:: SOURCE MATERIAL ::
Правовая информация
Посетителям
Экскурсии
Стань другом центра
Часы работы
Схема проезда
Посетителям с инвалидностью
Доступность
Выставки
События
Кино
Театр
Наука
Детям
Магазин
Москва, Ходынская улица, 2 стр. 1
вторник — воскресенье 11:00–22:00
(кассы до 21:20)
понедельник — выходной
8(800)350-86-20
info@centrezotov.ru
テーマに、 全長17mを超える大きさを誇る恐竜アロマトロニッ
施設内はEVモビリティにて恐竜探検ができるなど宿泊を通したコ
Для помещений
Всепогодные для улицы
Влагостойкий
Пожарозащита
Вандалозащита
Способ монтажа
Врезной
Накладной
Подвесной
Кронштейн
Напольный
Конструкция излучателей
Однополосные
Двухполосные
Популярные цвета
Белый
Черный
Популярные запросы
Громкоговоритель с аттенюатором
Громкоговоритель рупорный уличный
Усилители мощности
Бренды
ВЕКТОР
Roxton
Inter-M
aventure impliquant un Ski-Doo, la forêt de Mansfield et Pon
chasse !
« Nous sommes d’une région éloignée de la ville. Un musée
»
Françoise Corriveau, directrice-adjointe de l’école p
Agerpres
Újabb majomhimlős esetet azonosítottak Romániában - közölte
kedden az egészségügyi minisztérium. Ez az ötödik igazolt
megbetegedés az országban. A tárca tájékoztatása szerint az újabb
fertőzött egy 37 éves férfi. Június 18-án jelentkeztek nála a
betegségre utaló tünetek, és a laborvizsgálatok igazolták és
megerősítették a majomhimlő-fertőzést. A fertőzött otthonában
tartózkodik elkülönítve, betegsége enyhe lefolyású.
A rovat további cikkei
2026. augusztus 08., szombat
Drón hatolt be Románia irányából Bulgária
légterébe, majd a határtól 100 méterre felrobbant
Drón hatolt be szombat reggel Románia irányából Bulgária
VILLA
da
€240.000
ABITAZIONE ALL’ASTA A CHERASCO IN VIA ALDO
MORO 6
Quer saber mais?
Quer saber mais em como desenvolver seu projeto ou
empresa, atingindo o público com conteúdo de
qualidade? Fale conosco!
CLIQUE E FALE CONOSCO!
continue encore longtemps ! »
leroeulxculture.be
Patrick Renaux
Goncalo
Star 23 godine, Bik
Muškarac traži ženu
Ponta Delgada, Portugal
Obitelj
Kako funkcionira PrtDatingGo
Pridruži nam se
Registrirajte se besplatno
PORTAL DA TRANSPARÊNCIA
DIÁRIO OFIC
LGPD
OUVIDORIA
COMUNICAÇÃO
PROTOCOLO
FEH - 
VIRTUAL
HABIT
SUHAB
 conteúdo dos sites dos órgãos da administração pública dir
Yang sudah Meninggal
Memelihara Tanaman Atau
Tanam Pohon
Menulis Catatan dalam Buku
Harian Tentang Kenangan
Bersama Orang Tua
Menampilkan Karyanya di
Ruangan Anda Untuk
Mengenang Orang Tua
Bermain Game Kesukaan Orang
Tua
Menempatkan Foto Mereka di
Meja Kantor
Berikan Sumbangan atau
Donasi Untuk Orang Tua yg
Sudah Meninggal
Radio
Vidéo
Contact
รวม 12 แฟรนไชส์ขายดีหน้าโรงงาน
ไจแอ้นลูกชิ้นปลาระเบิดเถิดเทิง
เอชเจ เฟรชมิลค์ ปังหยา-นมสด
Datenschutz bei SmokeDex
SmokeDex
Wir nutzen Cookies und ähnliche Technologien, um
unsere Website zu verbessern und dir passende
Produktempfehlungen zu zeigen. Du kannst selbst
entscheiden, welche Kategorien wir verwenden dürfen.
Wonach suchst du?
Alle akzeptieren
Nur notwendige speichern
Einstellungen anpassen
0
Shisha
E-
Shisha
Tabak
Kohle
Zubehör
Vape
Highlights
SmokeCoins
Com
:::
◆ EXERCISE INSTRUCTIONS
Search the data above for the word "saber" and show every line that has it.

◆ TASK ANSWER
Quer saber mais?
Quer saber mais em como desenvolver seu projeto ou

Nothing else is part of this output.